Most of our cases, thankfully, do not involve conduct as egregious as was alleged in Walters and Georgia courts have shown a willingness to deny plaintiffs’ spoliation motions. For example, in the more recent Court of Appeals decision in Powers v. Piggly Wiggly, 2013 Ga. App. LEXIS 212 (March 18, 2013), Plaintiff fell while exiting the store and later filed a motion for spoliation after the store had taped over the incident in the ordinary course of business. The Court affirmed the trial court’s refusal to impose sanctions for spoliation, relying on the store manager’s timely response and follow-through, and his understandable reliance on Plaintiff’s initial indications that she was uninjured.
The Court in Powers also relied on previous decisions, noting that “[s]poliation refers to the destruction or failure to preserve evidence that is necessary to contemplated or pending litigation. …We have held that [the mere] contemplation of potential liability is not notice of potential litigation. . . . The simple fact that someone is injured in an accident, without more, is not notice that the injured party is contemplating litigation sufficient to automatically trigger the rules of spoliation.” Powers at *5.
My two cents: remind our insureds to take good care to preserve all evidence that they anticipate could be relevant to a future claim.
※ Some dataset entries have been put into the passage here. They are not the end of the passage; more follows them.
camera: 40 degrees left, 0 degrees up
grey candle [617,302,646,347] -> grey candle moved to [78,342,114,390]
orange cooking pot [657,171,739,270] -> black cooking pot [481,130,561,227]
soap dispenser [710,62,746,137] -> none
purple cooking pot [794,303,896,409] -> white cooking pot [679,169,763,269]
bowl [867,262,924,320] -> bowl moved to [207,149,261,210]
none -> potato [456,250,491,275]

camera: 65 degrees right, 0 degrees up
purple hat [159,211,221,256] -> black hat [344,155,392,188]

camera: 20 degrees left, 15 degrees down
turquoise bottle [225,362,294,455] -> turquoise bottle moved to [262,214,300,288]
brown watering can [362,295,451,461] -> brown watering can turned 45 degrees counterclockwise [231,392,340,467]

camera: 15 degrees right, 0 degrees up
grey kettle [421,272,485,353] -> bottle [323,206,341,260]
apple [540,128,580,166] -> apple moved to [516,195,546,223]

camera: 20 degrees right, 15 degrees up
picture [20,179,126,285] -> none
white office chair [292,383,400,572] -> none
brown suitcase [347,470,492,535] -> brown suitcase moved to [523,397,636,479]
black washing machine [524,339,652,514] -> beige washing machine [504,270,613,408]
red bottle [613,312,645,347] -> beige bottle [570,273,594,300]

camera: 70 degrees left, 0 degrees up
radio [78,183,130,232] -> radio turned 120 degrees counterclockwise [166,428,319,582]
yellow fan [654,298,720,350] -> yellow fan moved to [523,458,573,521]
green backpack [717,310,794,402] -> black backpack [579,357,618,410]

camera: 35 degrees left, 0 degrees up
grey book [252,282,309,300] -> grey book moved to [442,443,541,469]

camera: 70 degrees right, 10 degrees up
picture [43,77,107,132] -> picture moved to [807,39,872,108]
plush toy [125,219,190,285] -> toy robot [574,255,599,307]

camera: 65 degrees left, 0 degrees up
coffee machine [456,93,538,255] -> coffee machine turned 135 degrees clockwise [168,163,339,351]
Often, video surveillance evidence will ultimately be more helpful to us than to plaintiffs! If evidence is lost and spoliation motions are filed, vigorously defend them and know that Georgia courts will most often make the right decision. And finally, what’s good for the goose is good for the gander. I recently filed a motion for sanctions against plaintiffs who had “lost” a video taken just minutes after a catastrophic crash. Suffice it to say that they not only found the video (and abandoned their claim that certain traffic signs were not in place) but are now going to have to defend against my motion for costs and fees.